Policies are necessarily political documents. The devil is in the details of implementation. For clarity and consistency it would be valuable to develop formal requirements documents, alongside policy expressions that provide explicit detail on how implementation will be monitored. None of the infrastructure required is terribly difficult to build and much of it is already in place. What is required is coordination and a commitment to standardising the flow of information between all the stakeholders involved.
Identification of Relevant Outputs: Policy design should include mechanisms for identifying and publicly listing outputs that are subject to the policy. The use of community standard persistable and unique identifiers should be strongly recommended. Further work is needed on creating community mechanisms that identify author affiliations and funding sources across the scholarly literature.

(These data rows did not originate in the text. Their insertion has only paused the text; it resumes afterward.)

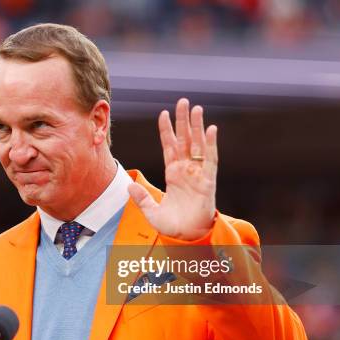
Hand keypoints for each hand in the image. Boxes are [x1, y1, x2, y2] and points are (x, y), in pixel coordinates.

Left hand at [128, 98, 217, 240]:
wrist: (187, 238)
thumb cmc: (172, 226)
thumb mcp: (151, 212)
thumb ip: (141, 198)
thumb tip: (128, 186)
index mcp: (172, 174)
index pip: (169, 147)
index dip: (167, 131)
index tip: (163, 113)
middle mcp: (186, 171)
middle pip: (185, 140)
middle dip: (183, 121)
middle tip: (183, 101)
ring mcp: (198, 174)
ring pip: (198, 145)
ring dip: (198, 127)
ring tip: (197, 108)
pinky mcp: (208, 182)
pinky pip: (211, 160)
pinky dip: (211, 145)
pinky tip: (211, 129)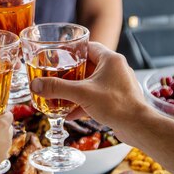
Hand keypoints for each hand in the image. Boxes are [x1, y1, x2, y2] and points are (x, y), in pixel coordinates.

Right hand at [29, 42, 152, 144]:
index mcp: (110, 60)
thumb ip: (57, 88)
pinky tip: (69, 114)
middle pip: (87, 66)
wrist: (138, 126)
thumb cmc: (115, 105)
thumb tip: (35, 85)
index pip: (88, 47)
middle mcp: (116, 69)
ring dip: (75, 90)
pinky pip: (96, 97)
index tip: (57, 55)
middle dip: (70, 73)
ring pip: (91, 83)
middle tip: (54, 77)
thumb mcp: (81, 94)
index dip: (71, 50)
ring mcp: (117, 85)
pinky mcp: (117, 100)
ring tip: (59, 96)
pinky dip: (83, 103)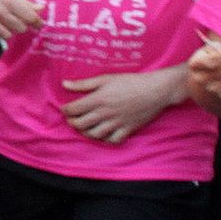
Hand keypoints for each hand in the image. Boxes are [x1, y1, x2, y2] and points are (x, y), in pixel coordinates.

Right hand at [0, 0, 42, 41]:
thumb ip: (23, 2)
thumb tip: (42, 9)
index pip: (30, 17)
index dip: (37, 22)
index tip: (38, 23)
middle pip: (20, 28)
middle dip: (21, 26)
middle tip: (17, 21)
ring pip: (7, 35)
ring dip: (7, 31)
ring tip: (3, 23)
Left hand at [61, 66, 186, 143]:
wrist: (157, 90)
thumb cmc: (131, 81)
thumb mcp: (105, 79)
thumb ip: (83, 84)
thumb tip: (64, 84)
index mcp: (98, 99)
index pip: (73, 110)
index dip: (65, 110)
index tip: (66, 108)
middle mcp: (105, 113)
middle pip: (80, 124)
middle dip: (72, 122)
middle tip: (73, 118)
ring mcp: (117, 123)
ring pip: (94, 135)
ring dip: (86, 132)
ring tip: (85, 127)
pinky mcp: (128, 129)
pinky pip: (113, 140)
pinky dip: (105, 139)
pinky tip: (103, 134)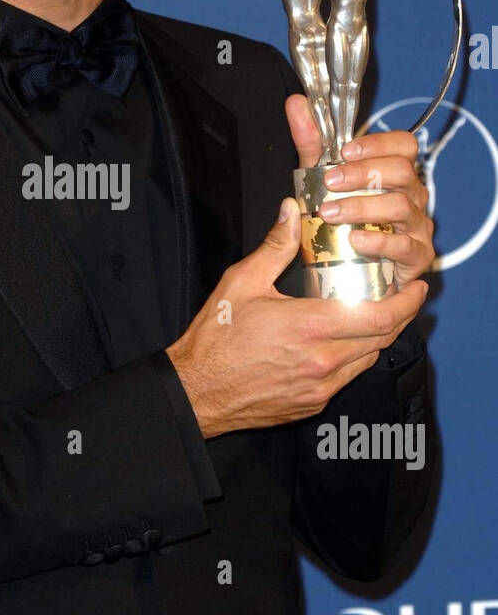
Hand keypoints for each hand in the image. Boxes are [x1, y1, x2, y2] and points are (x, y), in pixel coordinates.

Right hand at [166, 197, 427, 437]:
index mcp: (311, 327)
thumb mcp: (242, 283)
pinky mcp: (312, 403)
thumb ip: (275, 246)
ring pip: (368, 360)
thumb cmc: (215, 339)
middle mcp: (323, 361)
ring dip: (378, 337)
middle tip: (403, 296)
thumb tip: (292, 211)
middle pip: (383, 339)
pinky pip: (348, 378)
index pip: (380, 317)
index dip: (407, 302)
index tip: (416, 286)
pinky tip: (344, 342)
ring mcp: (320, 386)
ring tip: (376, 314)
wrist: (198, 391)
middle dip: (400, 316)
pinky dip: (356, 358)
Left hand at [286, 92, 433, 289]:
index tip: (345, 151)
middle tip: (329, 182)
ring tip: (329, 213)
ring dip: (362, 206)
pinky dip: (379, 241)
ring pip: (401, 206)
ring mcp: (417, 226)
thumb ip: (311, 143)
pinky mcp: (416, 257)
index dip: (378, 143)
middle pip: (402, 171)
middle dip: (363, 173)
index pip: (404, 144)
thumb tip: (296, 103)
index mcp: (395, 173)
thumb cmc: (342, 222)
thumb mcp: (321, 180)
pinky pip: (405, 246)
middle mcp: (411, 195)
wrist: (352, 273)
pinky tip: (356, 240)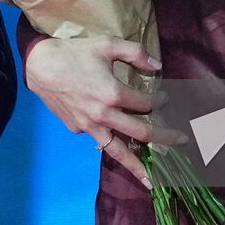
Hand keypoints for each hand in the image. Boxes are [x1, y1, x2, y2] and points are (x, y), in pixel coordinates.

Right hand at [25, 35, 181, 187]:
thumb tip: (158, 66)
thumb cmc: (76, 52)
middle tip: (183, 142)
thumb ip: (136, 53)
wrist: (41, 67)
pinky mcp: (77, 130)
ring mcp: (89, 127)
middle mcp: (102, 115)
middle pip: (140, 133)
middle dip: (164, 138)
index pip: (146, 104)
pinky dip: (114, 148)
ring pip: (118, 151)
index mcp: (112, 94)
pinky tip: (125, 153)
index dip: (160, 101)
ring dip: (137, 166)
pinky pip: (101, 141)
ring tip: (153, 180)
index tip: (165, 98)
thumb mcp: (109, 44)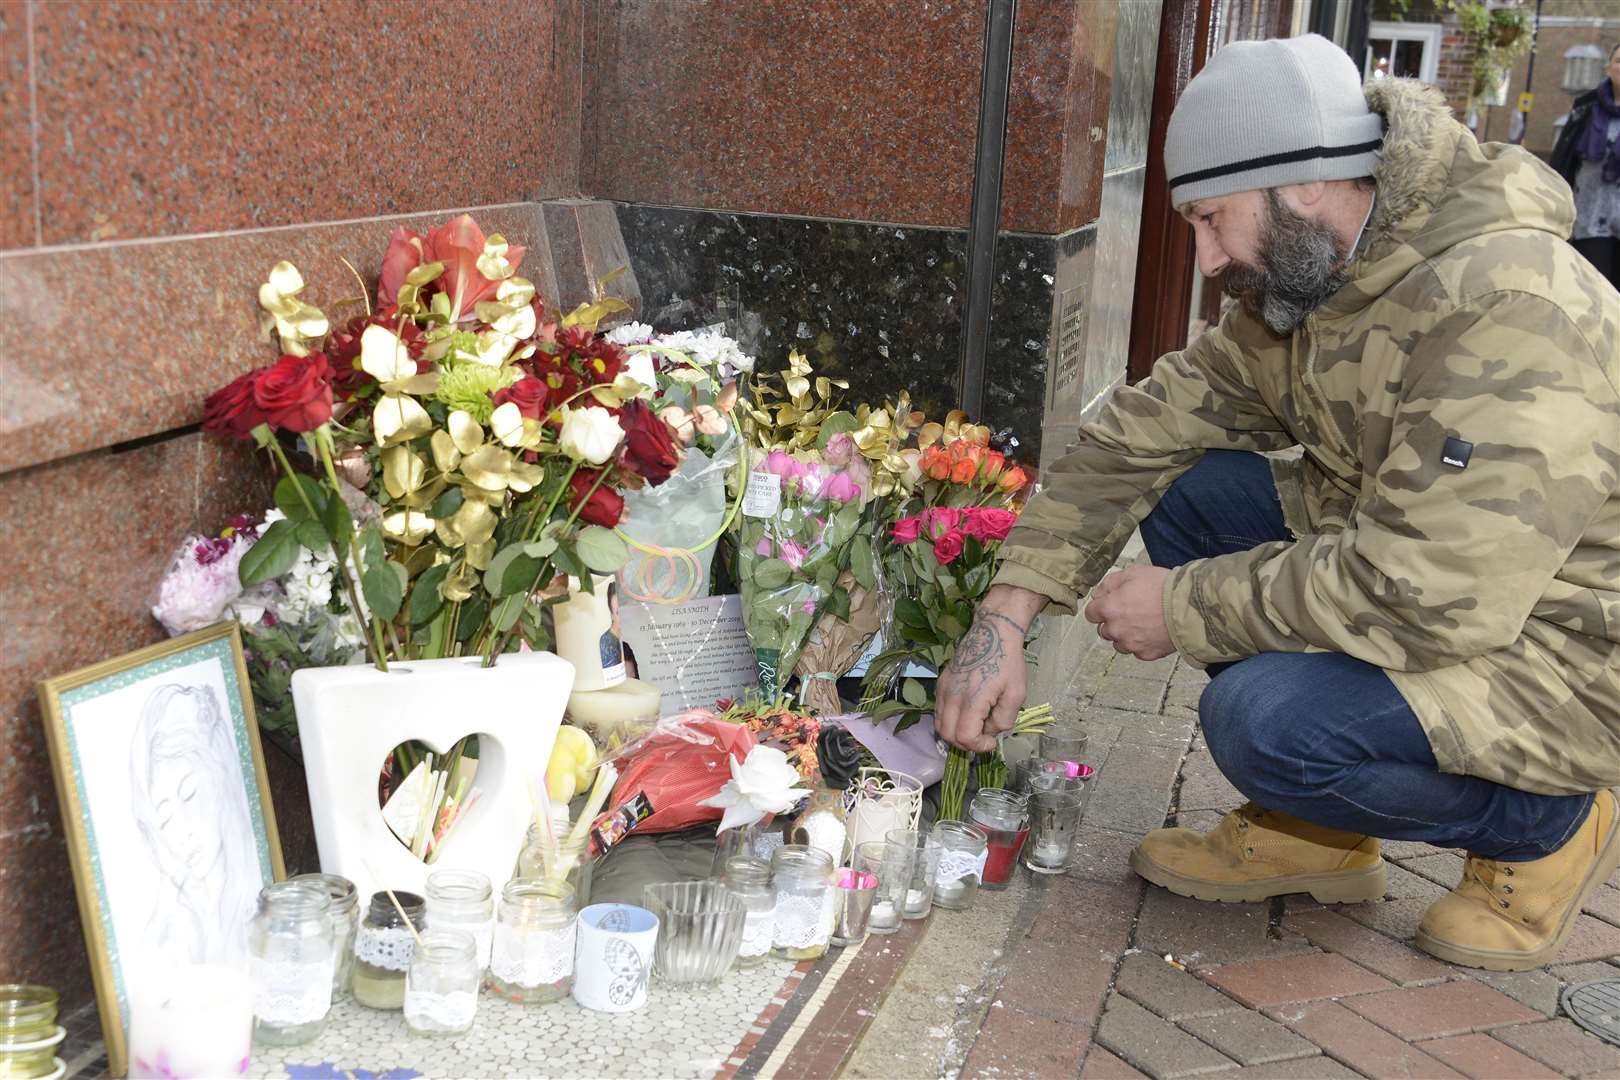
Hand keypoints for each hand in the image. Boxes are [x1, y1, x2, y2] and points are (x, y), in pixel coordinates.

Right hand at [935, 585, 1044, 751]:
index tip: (992, 740)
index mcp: (972, 699)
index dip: (978, 746)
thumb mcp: (1016, 694)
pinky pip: (938, 712)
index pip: (964, 737)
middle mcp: (952, 696)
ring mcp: (943, 689)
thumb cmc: (1008, 663)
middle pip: (947, 735)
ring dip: (956, 733)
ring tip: (976, 725)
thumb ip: (1004, 720)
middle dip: (965, 744)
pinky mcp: (940, 684)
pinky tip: (967, 713)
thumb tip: (991, 732)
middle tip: (983, 736)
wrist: (992, 633)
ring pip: (939, 725)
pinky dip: (950, 720)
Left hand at [1083, 566, 1173, 659]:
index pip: (1091, 614)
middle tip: (1132, 612)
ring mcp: (1131, 644)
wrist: (1190, 607)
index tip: (1110, 604)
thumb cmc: (1163, 587)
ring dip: (1126, 635)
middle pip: (1104, 630)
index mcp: (1109, 609)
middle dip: (1113, 622)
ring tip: (1144, 623)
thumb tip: (1098, 593)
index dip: (1100, 607)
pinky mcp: (1146, 654)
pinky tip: (1153, 632)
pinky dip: (1142, 644)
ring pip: (1119, 643)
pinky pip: (1137, 651)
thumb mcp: (1133, 572)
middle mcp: (1116, 630)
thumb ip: (1110, 583)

Discovery of Accessible Versions: Policy design should express compliance requirements for repositories and journals in terms of metadata standards that enable aggregation and consistent harvesting. The infrastructure to enable this harvesting should be seen as a core part of the public investment in scholarly communications.
Auditing Policy Implementation: Policy requirements should be expressed in terms of metadata requirements that allow for automated implementation monitoring. RIOXX and ALI proposals represent a step towards enabling automated auditing but further work, testing and refinement will be required to make this work at scale.